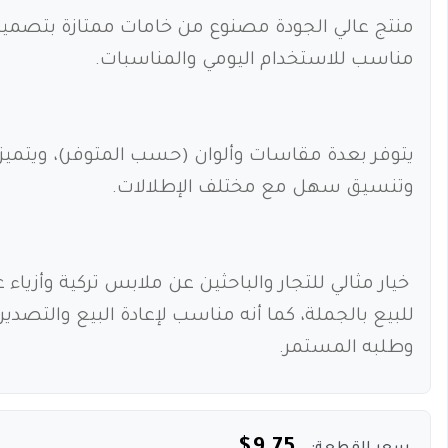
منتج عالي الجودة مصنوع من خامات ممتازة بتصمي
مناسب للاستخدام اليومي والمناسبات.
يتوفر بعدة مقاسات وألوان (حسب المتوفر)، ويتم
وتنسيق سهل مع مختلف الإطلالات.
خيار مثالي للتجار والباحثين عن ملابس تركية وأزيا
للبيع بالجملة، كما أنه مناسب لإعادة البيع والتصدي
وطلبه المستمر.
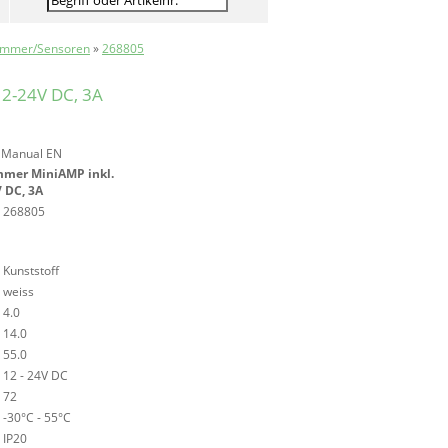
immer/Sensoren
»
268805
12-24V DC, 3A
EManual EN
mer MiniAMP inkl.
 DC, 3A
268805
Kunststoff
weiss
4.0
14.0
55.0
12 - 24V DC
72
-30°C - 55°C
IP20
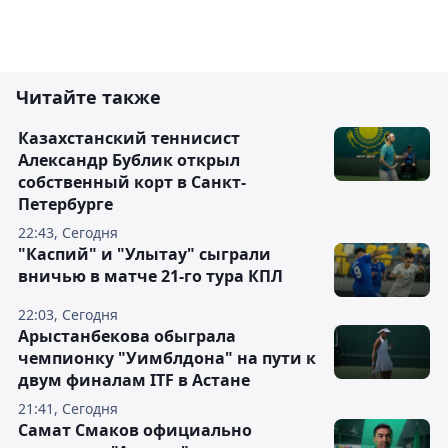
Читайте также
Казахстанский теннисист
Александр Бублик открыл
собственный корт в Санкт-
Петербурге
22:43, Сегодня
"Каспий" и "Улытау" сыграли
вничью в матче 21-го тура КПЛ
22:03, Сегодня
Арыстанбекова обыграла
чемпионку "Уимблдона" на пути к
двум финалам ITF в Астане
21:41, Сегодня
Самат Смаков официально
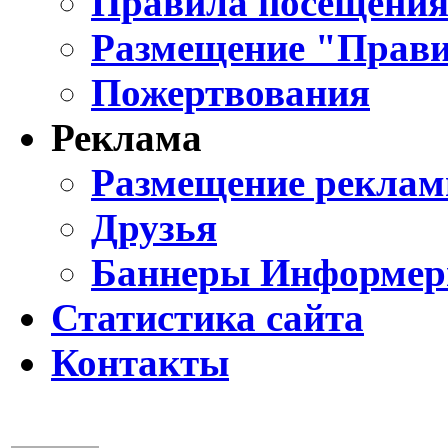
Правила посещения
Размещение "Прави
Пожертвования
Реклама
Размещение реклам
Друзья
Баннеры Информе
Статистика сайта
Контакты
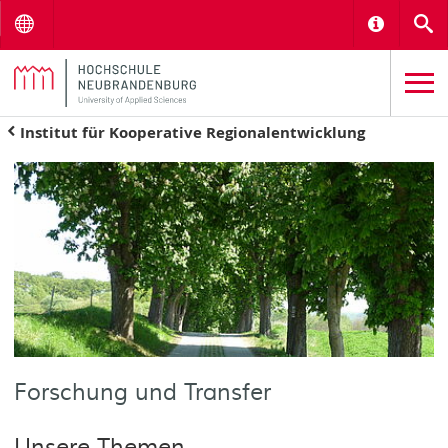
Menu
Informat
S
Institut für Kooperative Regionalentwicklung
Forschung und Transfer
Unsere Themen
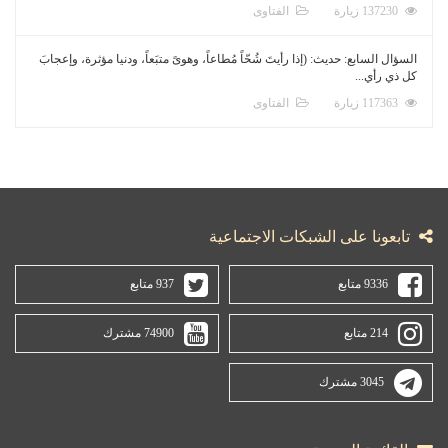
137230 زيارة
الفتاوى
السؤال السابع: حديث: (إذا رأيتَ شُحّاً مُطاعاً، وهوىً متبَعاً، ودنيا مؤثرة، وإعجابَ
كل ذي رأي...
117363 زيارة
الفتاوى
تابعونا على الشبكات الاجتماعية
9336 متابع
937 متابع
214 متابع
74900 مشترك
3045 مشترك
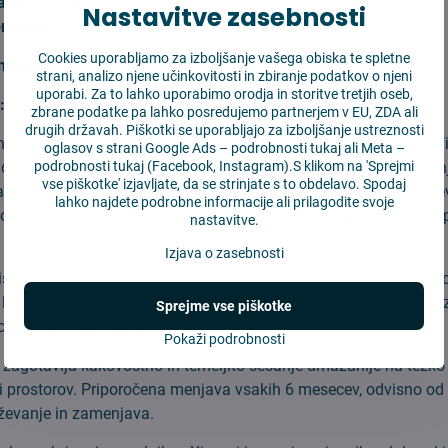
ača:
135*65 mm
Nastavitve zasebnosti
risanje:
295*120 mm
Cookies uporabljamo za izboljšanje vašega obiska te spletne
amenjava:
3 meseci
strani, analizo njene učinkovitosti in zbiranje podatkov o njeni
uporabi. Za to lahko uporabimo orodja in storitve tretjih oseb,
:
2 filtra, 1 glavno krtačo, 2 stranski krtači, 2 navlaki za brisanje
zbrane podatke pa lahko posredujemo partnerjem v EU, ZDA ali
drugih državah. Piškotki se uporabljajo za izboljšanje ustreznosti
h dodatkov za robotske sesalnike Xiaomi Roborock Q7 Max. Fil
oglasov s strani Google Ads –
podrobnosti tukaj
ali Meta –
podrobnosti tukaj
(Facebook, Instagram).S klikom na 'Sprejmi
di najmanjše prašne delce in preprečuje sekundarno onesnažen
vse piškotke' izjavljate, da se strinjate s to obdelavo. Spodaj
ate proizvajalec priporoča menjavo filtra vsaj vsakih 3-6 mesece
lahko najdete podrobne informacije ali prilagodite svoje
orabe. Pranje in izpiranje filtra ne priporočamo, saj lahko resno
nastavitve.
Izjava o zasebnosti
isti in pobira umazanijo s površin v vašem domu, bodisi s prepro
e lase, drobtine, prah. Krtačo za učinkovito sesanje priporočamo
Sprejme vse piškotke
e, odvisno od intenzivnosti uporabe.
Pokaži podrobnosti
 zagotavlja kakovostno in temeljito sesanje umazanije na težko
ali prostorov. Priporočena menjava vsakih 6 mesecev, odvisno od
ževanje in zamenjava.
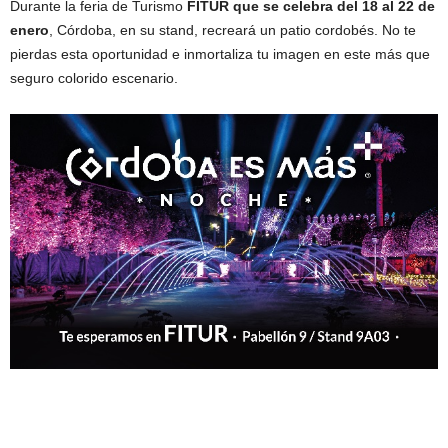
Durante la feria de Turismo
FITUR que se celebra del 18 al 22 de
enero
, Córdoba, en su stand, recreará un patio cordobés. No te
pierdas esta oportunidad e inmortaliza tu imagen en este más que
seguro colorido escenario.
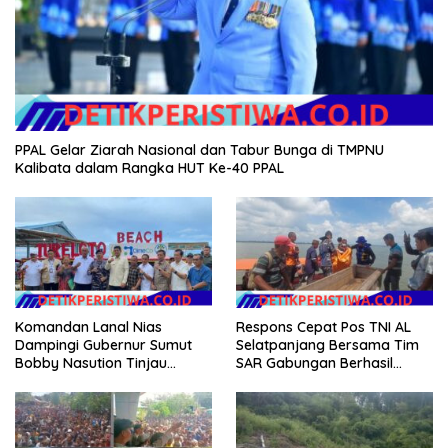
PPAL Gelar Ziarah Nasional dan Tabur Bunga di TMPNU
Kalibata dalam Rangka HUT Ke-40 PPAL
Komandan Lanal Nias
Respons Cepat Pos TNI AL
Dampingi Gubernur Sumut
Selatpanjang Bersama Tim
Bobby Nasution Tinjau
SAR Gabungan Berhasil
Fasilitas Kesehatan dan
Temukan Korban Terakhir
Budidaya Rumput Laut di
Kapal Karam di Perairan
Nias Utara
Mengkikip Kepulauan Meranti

----------

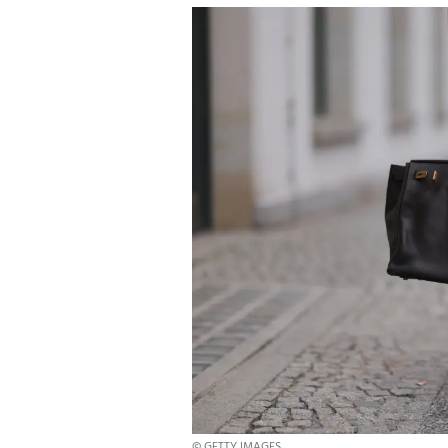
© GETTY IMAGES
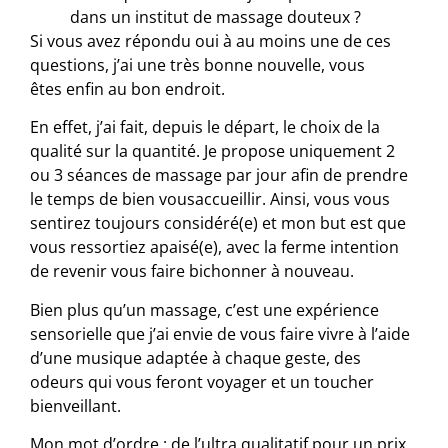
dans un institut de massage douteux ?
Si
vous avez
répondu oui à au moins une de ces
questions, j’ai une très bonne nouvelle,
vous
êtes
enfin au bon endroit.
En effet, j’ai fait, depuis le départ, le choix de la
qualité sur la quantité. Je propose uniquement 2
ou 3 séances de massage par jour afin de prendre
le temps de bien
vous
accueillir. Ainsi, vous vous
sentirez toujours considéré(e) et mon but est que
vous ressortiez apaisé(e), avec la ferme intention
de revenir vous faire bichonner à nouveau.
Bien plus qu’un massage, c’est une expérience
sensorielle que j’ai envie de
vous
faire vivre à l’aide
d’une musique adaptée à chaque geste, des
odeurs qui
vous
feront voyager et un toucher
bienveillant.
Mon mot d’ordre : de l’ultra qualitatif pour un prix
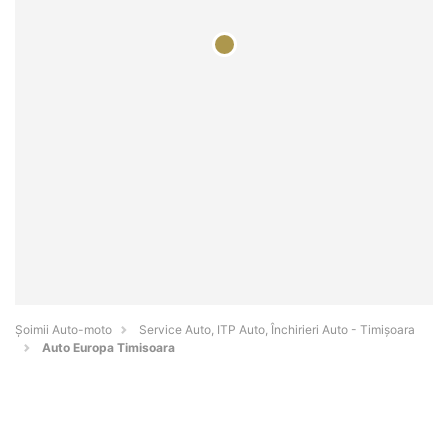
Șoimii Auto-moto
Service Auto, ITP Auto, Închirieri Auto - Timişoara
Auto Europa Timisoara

----------

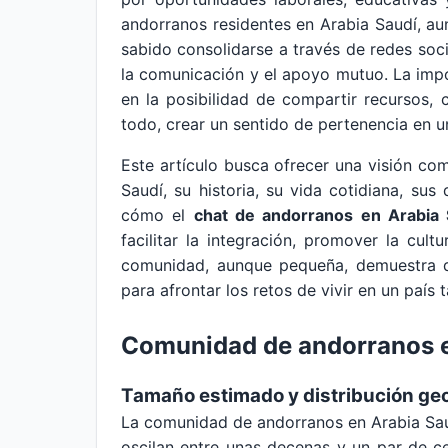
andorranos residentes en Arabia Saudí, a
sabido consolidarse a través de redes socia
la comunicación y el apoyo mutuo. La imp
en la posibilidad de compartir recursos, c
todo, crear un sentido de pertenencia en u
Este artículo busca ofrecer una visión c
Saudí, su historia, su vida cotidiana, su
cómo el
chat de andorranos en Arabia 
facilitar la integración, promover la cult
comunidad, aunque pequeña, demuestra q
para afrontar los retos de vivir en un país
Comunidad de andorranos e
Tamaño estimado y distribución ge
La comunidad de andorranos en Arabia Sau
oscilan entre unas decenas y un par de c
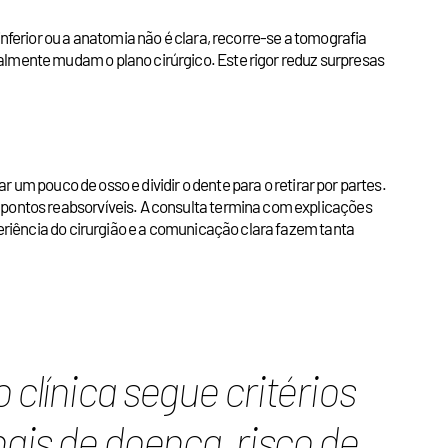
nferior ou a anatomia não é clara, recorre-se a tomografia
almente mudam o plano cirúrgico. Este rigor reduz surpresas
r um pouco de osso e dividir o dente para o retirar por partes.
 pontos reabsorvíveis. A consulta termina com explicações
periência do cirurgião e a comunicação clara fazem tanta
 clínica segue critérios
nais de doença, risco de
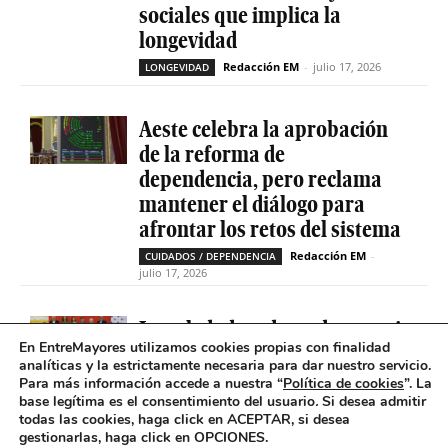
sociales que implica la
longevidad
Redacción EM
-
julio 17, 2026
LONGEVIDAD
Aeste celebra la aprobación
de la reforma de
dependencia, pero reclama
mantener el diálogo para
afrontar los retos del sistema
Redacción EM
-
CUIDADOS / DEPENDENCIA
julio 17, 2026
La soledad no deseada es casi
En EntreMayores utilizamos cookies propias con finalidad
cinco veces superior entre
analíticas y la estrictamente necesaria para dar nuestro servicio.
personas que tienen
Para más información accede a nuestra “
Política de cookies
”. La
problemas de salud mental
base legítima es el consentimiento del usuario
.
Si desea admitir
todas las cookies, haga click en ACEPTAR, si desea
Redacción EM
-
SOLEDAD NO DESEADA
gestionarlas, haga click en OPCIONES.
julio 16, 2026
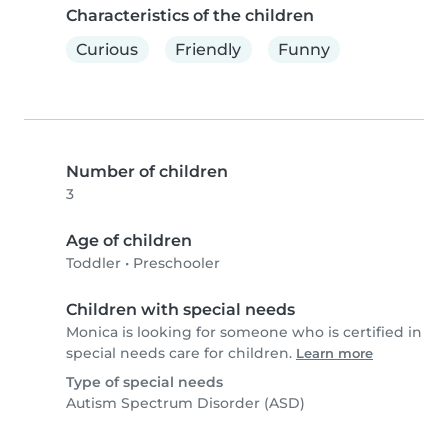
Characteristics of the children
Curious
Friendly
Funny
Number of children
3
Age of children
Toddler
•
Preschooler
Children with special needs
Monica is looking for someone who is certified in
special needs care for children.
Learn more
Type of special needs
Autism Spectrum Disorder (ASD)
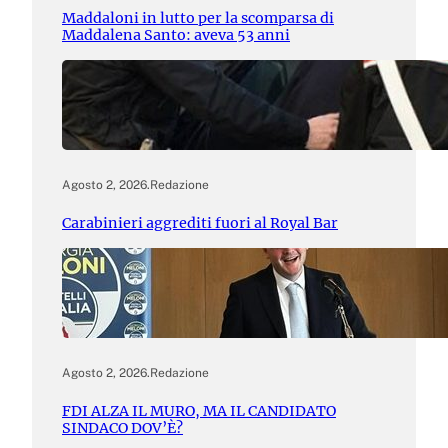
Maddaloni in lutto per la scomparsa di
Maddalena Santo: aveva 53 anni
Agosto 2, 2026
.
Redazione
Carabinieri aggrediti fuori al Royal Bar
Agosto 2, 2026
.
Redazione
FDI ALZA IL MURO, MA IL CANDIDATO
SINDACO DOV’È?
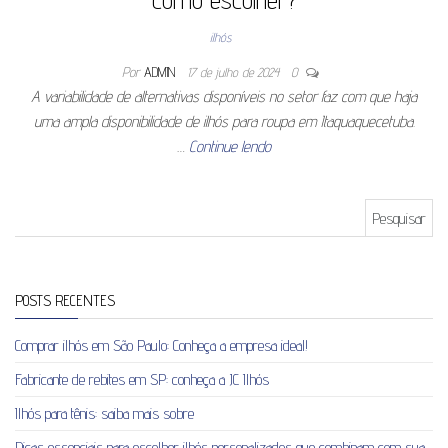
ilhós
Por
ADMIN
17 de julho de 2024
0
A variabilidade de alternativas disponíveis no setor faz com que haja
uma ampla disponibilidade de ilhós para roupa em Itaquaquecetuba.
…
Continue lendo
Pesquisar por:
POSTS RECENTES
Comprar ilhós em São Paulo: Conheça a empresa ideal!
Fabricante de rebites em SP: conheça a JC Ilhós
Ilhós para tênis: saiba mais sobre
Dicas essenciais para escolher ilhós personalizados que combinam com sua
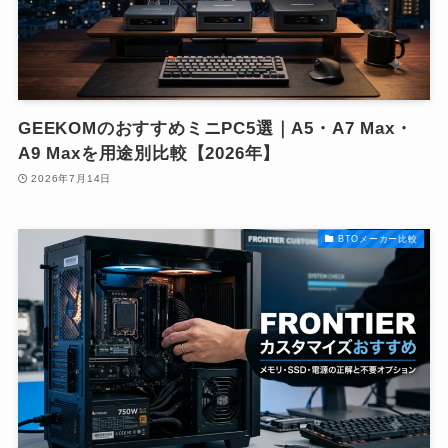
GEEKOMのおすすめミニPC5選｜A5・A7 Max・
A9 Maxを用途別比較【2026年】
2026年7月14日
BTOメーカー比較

----------

Pruébalo: Dispón en una tabla Markdown con las columnas N.º y Texto las líneas que empiezan en la que contiene "منتج عالي الجودة مصنوع من خامات ممتازة بتصمي" y siguen hasta la que contiene "وطلبه المستمر.", ambas incluidas. Deja fuera las líneas en blanco.

Tu respuesta:
| N.º | Texto |
|---|---|
| 1 | منتج عالي الجودة مصنوع من خامات ممتازة بتصمي |
| 2 | مناسب للاستخدام اليومي والمناسبات. |
| 3 | يتوفر بعدة مقاسات وألوان (حسب المتوفر)، ويتم |
| 4 | وتنسيق سهل مع مختلف الإطلالات. |
| 5 | خيار مثالي للتجار والباحثين عن ملابس تركية وأزيا |
| 6 | للبيع بالجملة، كما أنه مناسب لإعادة البيع والتصدي |
| 7 | وطلبه المستمر. |